We calculated relative CBF and CBV values instead of absolute values because some problems of scaling have not yet been solved (Kiselev, 2001), and because of the partial volume effect for the AIF measurement (Calamante et al, 2002; van Osch et al, 2001). Kt and Ka are the constant factors relating the contrast medium concentration with ΔR2* for brain tissues and the artery, and they depend on factors such as sequence type (gradient-echo or spin-echo EPI), the tracer concentration, and the vascular structure (Fisel et al, 1991; Boxerman et al, 1995; Kiselev, 2001). The Kt for tissues will differ from the Ka for AIF (Kiselev, 2001), and values for pathologic brain tissues may differ from those for normal tissues. These are fundamental problems for both absolute and relative CBF measurements in DSC-MRI study, and warrant further examination.

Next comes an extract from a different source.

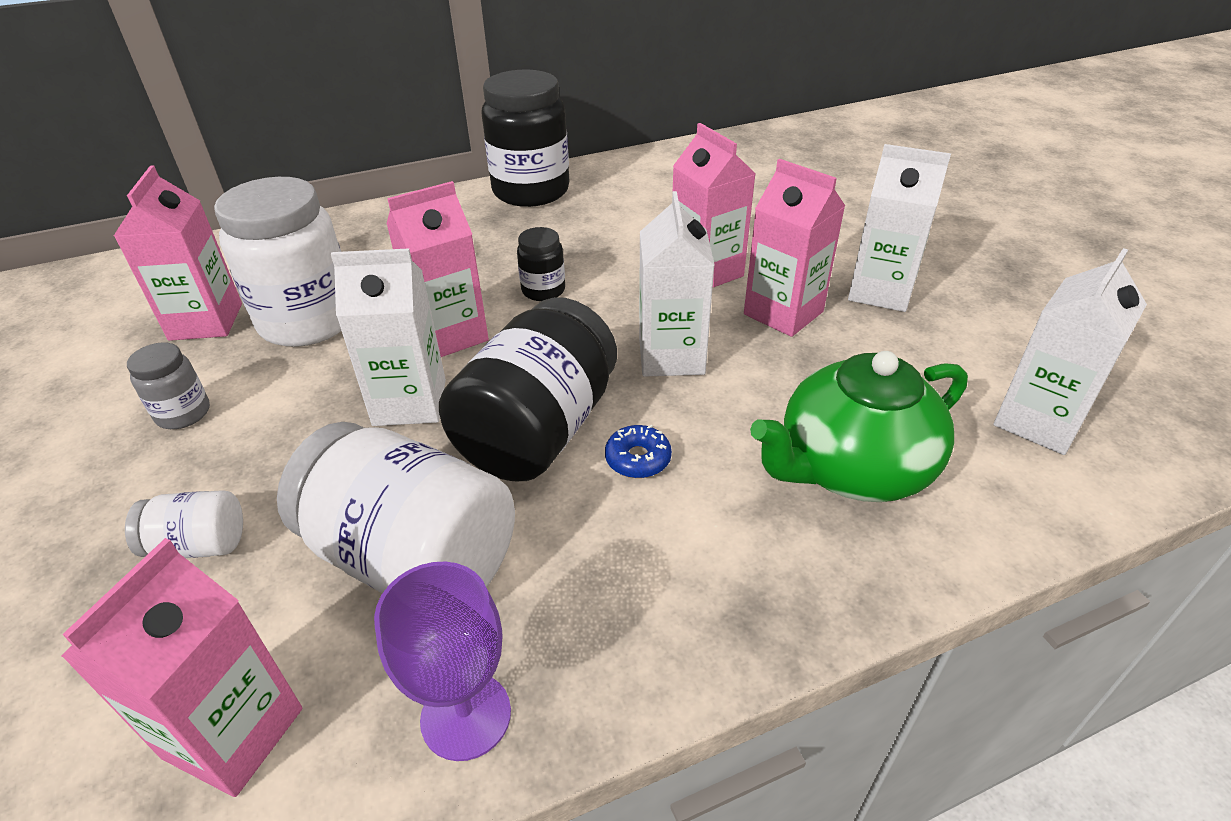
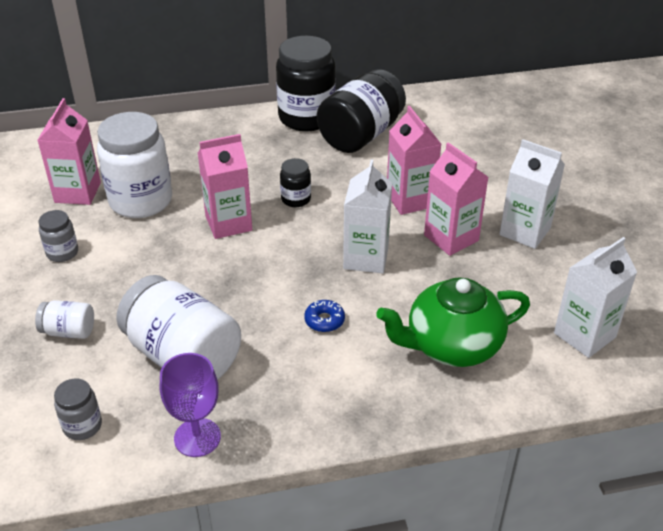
camera: 10 degrees right, 0 degrees up
(234, 733) = (82, 426): pink carton -> grey jar
(410, 402) = (196, 265): white carton -> none
(538, 430) = (269, 294): black jar -> black jar (361, 135)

In conclusion, we have three major findings. First, the amount of CBF underestimation caused by the tracer delay is larger for tissues with short MTTs when SVD deconvolution is used. Second, the delay correction successfully removes the CBF underestimation irrespective of the vascular model. Finally, the delay correction is important for application to the hyperacute stroke because it modulates the contrast of perfusion images (CBF and MTT) and may affect the estimate of the diffusion–perfusion mismatch area.